Он летел по незнакомому миру, который узнавался с каждой минутой, как переводная картинка, сверкающая под слоем разбухшей никчемной бумаги. Нет, мир этот не был незнакомым. Мы все тут бывали, бывали… Он отдался целиком и движению, и мелодии, и ускользающей мысли. Она его куда-то звала, эта невысказанная мысль. И он поплыл туда, куда она его направляла. И не было никакого «сначала» и «потом» – все было одновременно, и во всей полноте. А, это время закончилось, – догадался он.

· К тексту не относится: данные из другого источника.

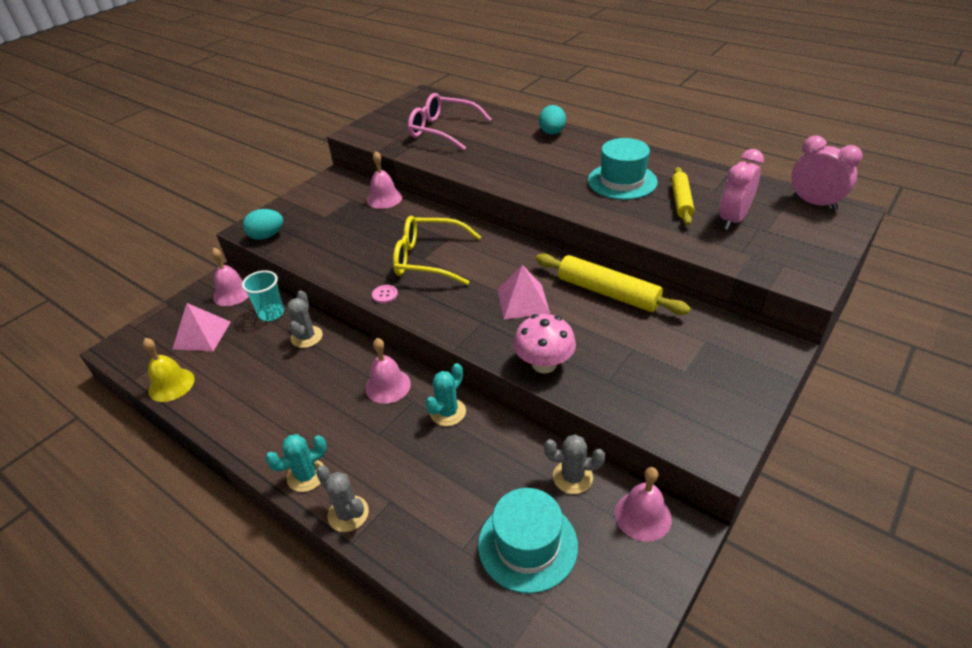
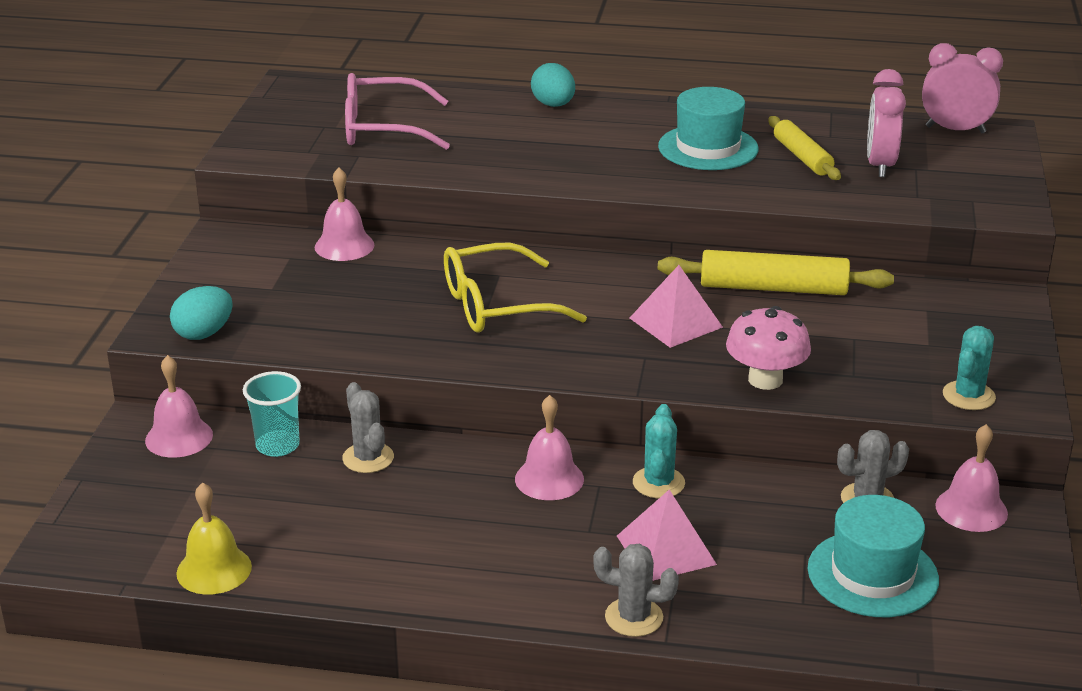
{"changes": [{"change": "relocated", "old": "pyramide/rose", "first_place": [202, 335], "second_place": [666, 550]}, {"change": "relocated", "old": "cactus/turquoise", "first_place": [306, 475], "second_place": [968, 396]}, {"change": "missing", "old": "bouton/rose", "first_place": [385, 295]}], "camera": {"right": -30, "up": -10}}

Коган уже много лет спал не в спальне, с женой, а стелил себе в кабинете, на узкой тахте. Вечером он долго читал, потом написал письмо сыну, помешавшемуся на каких-то каббалистических книгах. Сын проживал в маленьком городке Бней-Брак под Тель-Авивом, и старый Коган все пытался наладить с ним хоть видимость контакта. Потом написал письмо дочери, профессору американского университета. Она занималась современной психологией. Изредка она присылала ему ссылки на свои работы, и он с отвращением читал ее статьи, которые вызывали у него то же самое чувство протеста, что и размышления его сына… Вспоминал о сегодняшней аутопсии. Эти загадочные мешки в разрезах за лопатками были необъяснимы, раздражали своей необъяснимостью и вообще не лезли в ворота его строгого и точного знания. Он посмотрел на часы – был уже третий час. Пошел в ванную, вынул вставную челюсть, положил в стакан с водой, прополоскал рот, помочился с некоторым трудом. Лег и быстро заснул. Но вскоре проснулся. Перед ним стояла смутная светлая фигура, неузнаваемо знакомая. Коган сделал движение навстречу, привстал на кровати. Точно, точно, это был сегодняшний покойник. Никаких слов не было произнесено. Только звучала тихо, как будто от соседей, бедная светлая музыка. Флейта. Пришедший приглашал за ним последовать. И Коган последовал. Все происходящее не имело ни малейшего оттенка мистики. Убедительная реальность…
Утром жена дважды позвала его к завтраку, он не шел. Она вошла в кабинет. Мертвый Коган лежал под клетчатым пледом и улыбался.